■ INSTRUCTIONS TO FOLLOW ■
Each line of the data below containing "input" needs to be listed.

■ RECORDS ■
□ □ □

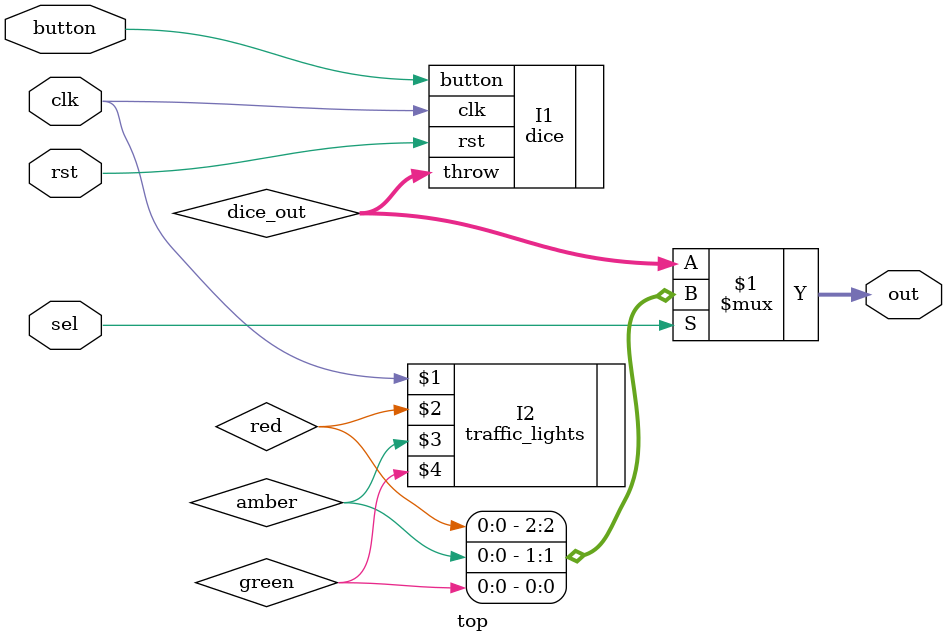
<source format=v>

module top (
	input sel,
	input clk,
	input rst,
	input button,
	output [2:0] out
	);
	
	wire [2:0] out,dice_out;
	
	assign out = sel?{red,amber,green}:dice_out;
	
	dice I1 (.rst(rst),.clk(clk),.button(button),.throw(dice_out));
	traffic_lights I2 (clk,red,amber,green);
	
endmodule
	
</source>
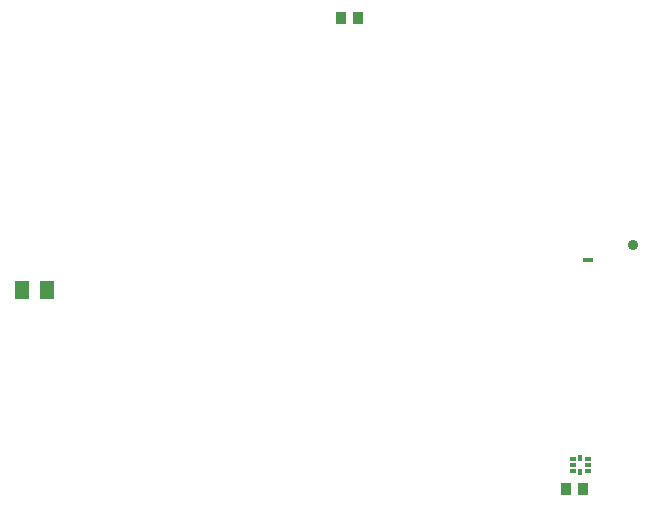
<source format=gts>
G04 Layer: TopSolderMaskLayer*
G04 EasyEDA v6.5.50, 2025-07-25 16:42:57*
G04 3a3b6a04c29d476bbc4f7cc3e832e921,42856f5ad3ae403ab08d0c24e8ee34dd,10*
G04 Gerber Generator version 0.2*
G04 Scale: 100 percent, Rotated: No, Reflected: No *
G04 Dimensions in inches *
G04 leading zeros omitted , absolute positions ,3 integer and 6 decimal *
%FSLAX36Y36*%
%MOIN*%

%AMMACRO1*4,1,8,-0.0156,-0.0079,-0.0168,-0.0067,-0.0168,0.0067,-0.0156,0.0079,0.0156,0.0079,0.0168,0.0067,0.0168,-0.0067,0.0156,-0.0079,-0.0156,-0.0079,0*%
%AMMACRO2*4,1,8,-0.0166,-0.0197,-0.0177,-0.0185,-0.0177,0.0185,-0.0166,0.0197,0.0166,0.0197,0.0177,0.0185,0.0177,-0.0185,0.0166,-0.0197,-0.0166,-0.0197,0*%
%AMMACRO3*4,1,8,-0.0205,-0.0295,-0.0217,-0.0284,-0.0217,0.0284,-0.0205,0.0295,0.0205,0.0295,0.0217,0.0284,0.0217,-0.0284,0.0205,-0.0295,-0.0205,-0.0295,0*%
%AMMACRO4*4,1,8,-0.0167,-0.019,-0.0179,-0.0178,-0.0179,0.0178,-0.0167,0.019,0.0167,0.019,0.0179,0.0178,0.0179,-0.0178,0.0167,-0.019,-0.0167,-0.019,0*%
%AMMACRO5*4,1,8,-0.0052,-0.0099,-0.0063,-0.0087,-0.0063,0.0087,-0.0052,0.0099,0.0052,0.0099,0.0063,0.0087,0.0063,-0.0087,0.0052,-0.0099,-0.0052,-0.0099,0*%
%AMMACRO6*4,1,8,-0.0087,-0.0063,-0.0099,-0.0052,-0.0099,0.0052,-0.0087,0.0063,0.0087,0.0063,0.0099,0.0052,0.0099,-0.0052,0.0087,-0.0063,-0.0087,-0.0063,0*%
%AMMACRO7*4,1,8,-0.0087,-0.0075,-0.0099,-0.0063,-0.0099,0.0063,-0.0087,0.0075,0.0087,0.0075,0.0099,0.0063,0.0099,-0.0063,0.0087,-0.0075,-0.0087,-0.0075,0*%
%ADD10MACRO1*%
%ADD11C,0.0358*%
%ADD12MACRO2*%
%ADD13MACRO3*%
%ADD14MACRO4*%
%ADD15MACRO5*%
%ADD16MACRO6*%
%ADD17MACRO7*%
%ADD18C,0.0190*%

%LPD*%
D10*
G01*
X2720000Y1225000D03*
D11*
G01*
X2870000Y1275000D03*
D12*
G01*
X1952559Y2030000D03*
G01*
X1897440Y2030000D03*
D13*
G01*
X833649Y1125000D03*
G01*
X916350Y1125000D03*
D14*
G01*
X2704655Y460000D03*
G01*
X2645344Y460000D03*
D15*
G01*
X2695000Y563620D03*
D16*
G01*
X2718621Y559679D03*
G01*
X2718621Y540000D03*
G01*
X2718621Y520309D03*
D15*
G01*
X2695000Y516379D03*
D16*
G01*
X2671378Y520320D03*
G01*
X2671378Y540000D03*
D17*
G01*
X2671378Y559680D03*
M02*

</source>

□ □ □

■ SOLUTION BELOW ■
	input sel,
	input clk,
	input rst,
	input button,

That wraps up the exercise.